Les jeunes filles regardaient leur père avec étonnement ; Mistriss Bennet se contenta de dire : quelle absurdité ! — Que signifie cette expression emphatique, s’écria-t-il ? Pensez-vous que la formalité d’une présentation, et l’importance qu’on y attache soient des absurdités ? Je ne puis vraiment être de votre avis sur ce point ; qu’en dites-vous Mary ? Je sais que vous êtes une jeune personne qui a profondément réfléchi, qui a lu des livres très-sérieux et fait beaucoup d’extraits. Mary aurait bien désiré répondre quelque chose de très judicieux, mais elle n’était pas préparée, et pendant qu’elle arrangeait ses phrases, son père ajouta : revenons à M. Bingley.

— Je ne puis souffrir d’entendre parler de M. Bingley, cela me rend malade.

— Je suis fâché d’apprendre cela.
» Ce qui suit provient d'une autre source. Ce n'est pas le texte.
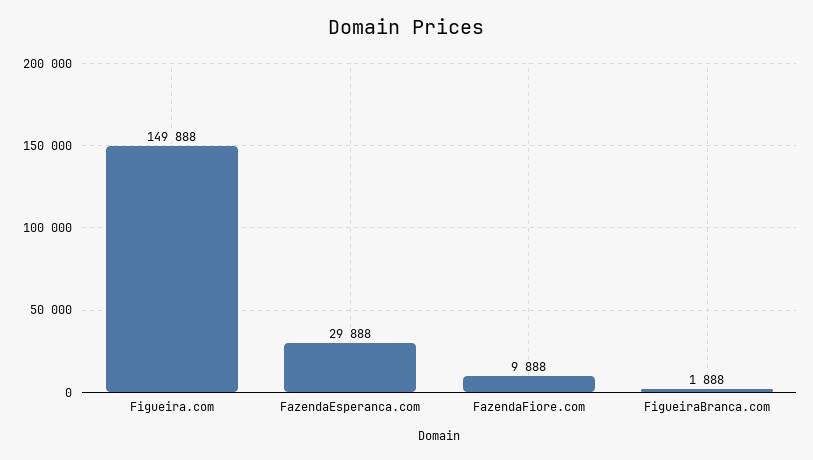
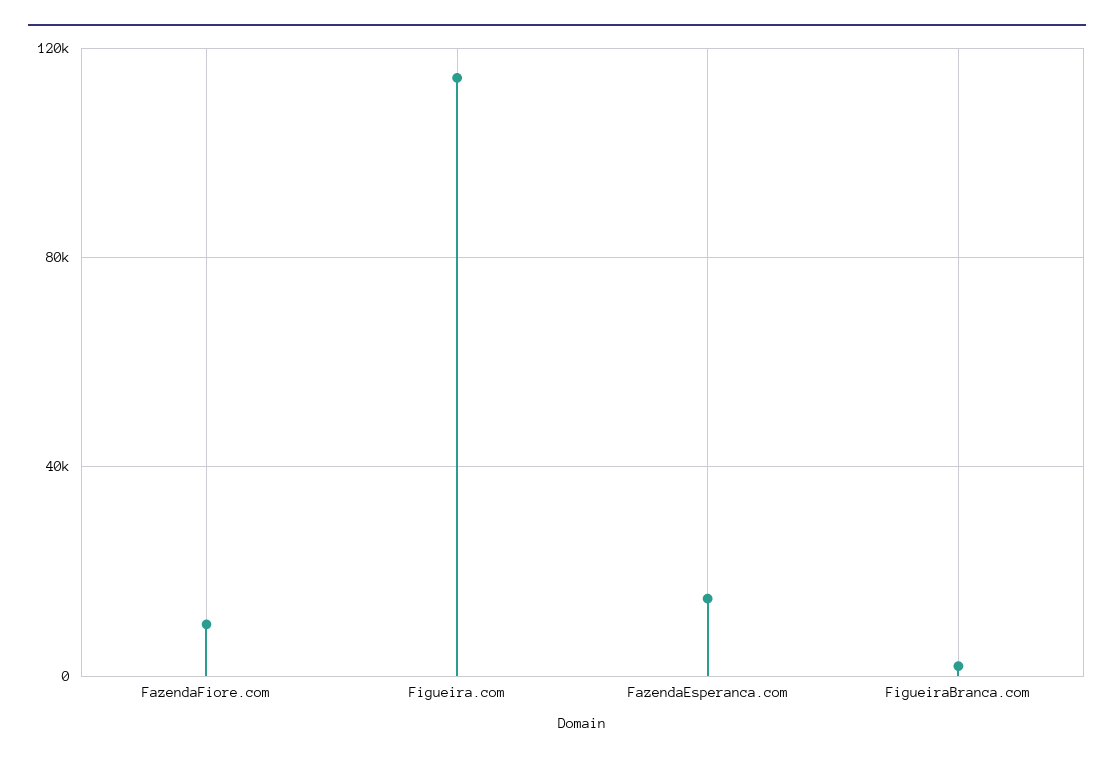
  {
-   "Figueira.com": 149888,
+   "Figueira.com": 115000,
-   "FazendaEsperanca.com": 29888,
+   "FazendaEsperanca.com": 15000,
    "FazendaFiore.com": 9888,
    "FigueiraBranca.com": 1888
  }

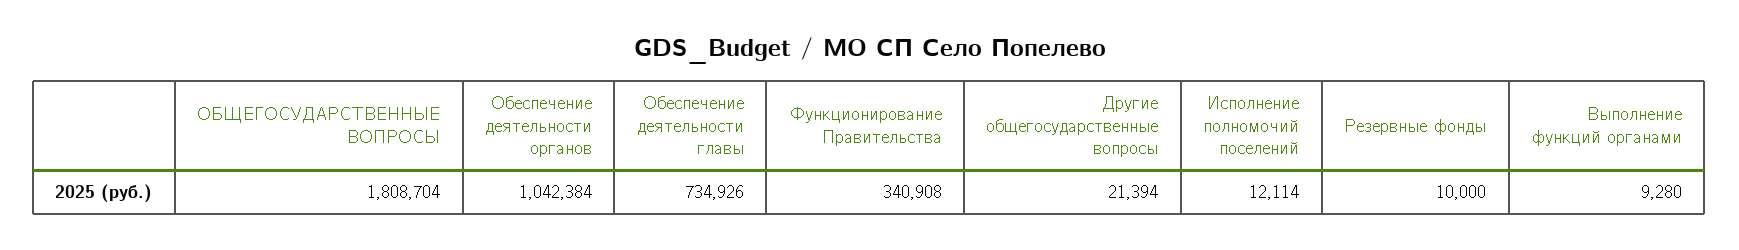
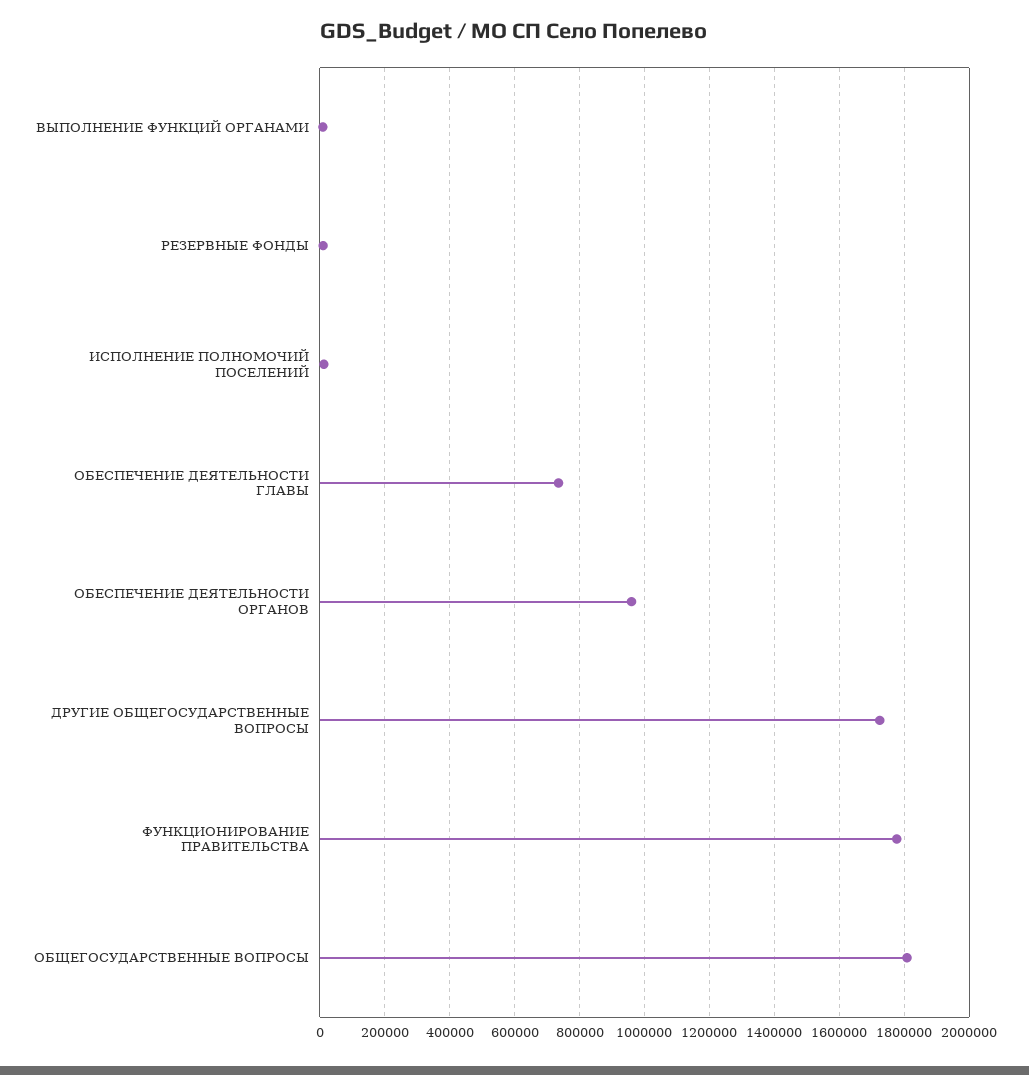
  {
    "ОБЩЕГОСУДАРСТВЕННЫЕ ВОПРОСЫ": 1808704,
-   "Обеспечение деятельности органов": 1042384,
+   "Обеспечение деятельности органов": 960000,
    "Обеспечение деятельности главы": 734926,
-   "Функционирование Правительства": 340908,
+   "Функционирование Правительства": 1780000,
-   "Другие общегосударственные вопросы": 21394,
+   "Другие общегосударственные вопросы": 1720000,
    "Исполнение полномочий поселений": 12114,
    "Резервные фонды": 10000,
    "Выполнение функций органами": 9280
  }

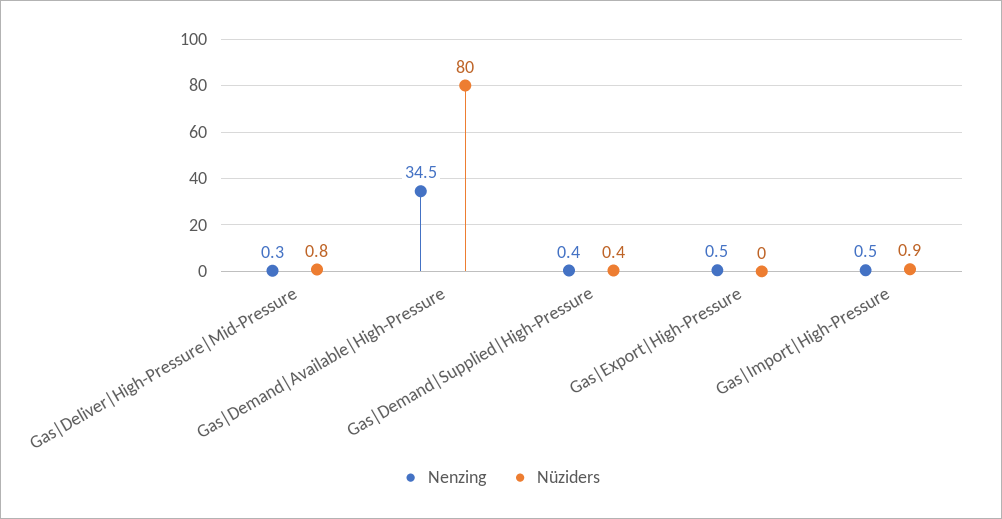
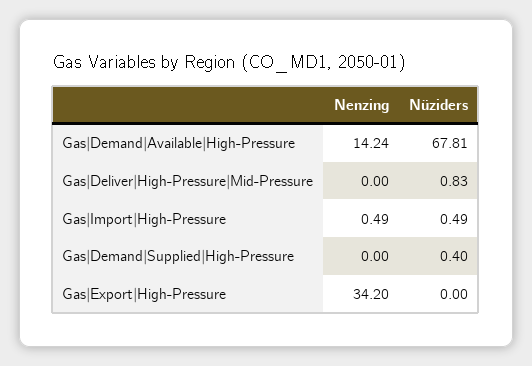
  {
    "Nenzing": {
-     "Gas|Deliver|High-Pressure|Mid-Pressure": 0.3,
+     "Gas|Deliver|High-Pressure|Mid-Pressure": 0,
-     "Gas|Demand|Available|High-Pressure": 34.5,
+     "Gas|Demand|Available|High-Pressure": 14.24,
-     "Gas|Demand|Supplied|High-Pressure": 0.4,
+     "Gas|Demand|Supplied|High-Pressure": 0,
-     "Gas|Export|High-Pressure": 0.5,
+     "Gas|Export|High-Pressure": 34.2,
      "Gas|Import|High-Pressure": 0.49
    },
    "Nüziders": {
      "Gas|Deliver|High-Pressure|Mid-Pressure": 0.83,
-     "Gas|Demand|Available|High-Pressure": 80,
+     "Gas|Demand|Available|High-Pressure": 67.81,
      "Gas|Demand|Supplied|High-Pressure": 0.4,
      "Gas|Export|High-Pressure": 0,
-     "Gas|Import|High-Pressure": 0.9
+     "Gas|Import|High-Pressure": 0.49
    }
  }

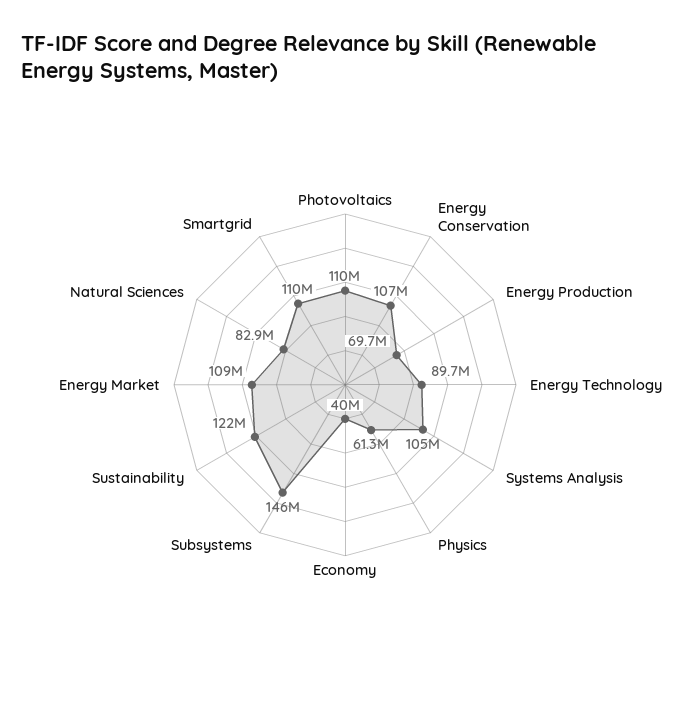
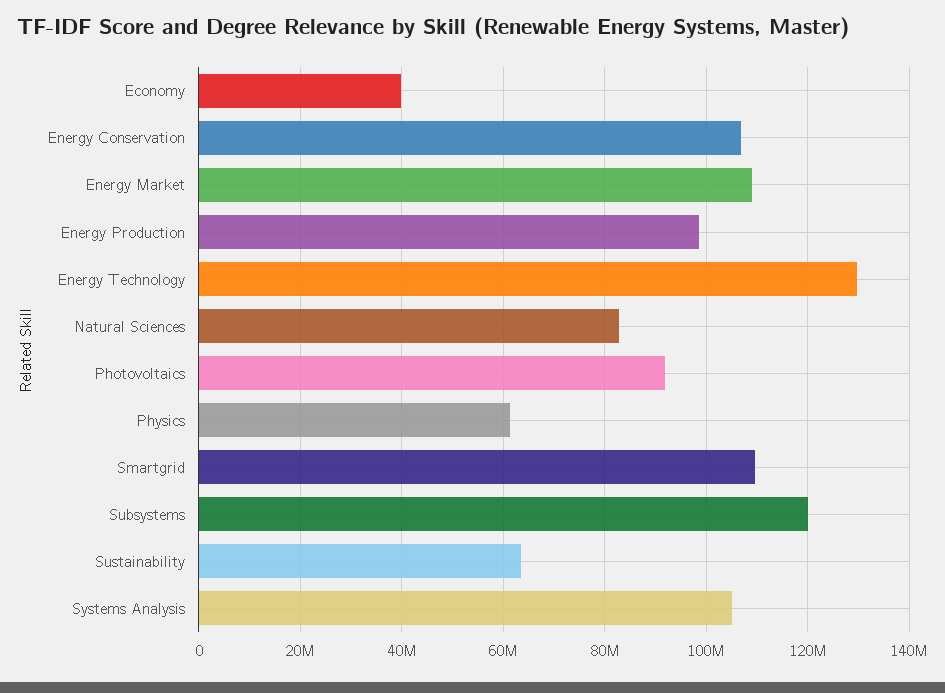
  {
-   "Photovoltaics": 110000000,
+   "Photovoltaics": 92000000,
    "Energy Conservation": 107000000,
-   "Energy Production": 69700000,
+   "Energy Production": 98000000,
-   "Energy Technology": 89700000,
+   "Energy Technology": 130000000,
    "Systems Analysis": 105000000,
    "Physics": 61300000,
    "Economy": 40000000,
-   "Subsystems": 146000000,
+   "Subsystems": 120000000,
-   "Sustainability": 122000000,
+   "Sustainability": 64000000,
    "Energy Market": 109000000,
    "Natural Sciences": 82900000,
    "Smartgrid": 110000000
  }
Pourquoi ne me l’avez-vous pas dit plutôt ? Si je l’avais su ce matin, je n’aurais sûrement pas été me présenter chez lui. C’est très-fâcheux, mais à présent que je lui ai fait visite, nous ne pouvons plus éviter de faire connaissance avec lui.

L’étonnement de ces dames fut aussi grand que pouvait le désirer M. Bennet ; celui de sa femme surtout, quoiqu’elle assurât, une fois le premier élan de sa joie passée, qu’elle s’y attendait dès le premier jour.

— Combien c’est aimable de votre part, mon cher Monsieur Bennet ! Je savais bien que je finirais par vous persuader ; j’étais sûre que vous aimiez trop vos filles pour négliger de faire une telle connaissance ! C’est cependant une singulière idée ; y être allé ce matin, et ne nous en avoir rien dit jusqu’à présent. — Maintenant Kitty vous pouvez tousser tant qu’il vous plaira. En disant ces mots, Monsieur Bennet, fatigué des transports de sa femme, sortit.

— Quel excellent père vous avez, mes enfants, dit Mistriss Bennet, dès qu’il eut fermé la porte. Je ne sais comment vous pourrez lui témoigner, ainsi qu’à moi, toute votre reconnaissance ! Car je puis vous assurer qu’il n’est pas agréable à notre âge de faire chaque jour de nouvelles connaissances ; mais il n’y a rien que nous ne fassions pour vous. Lydie, mon ange, quoique vous soyez la cadette, je parie que M. Bingley dansera avec vous au premier bal. — Oh ! dit Lydie, je ne suis pas inquiète, quoique la plus jeune, je suis la plus grande. Le reste de la soirée se passa en conjectures sur le moment où il rendrait sa visite à M. Bennet, et à calculer quand on pourrait l’inviter à dîner.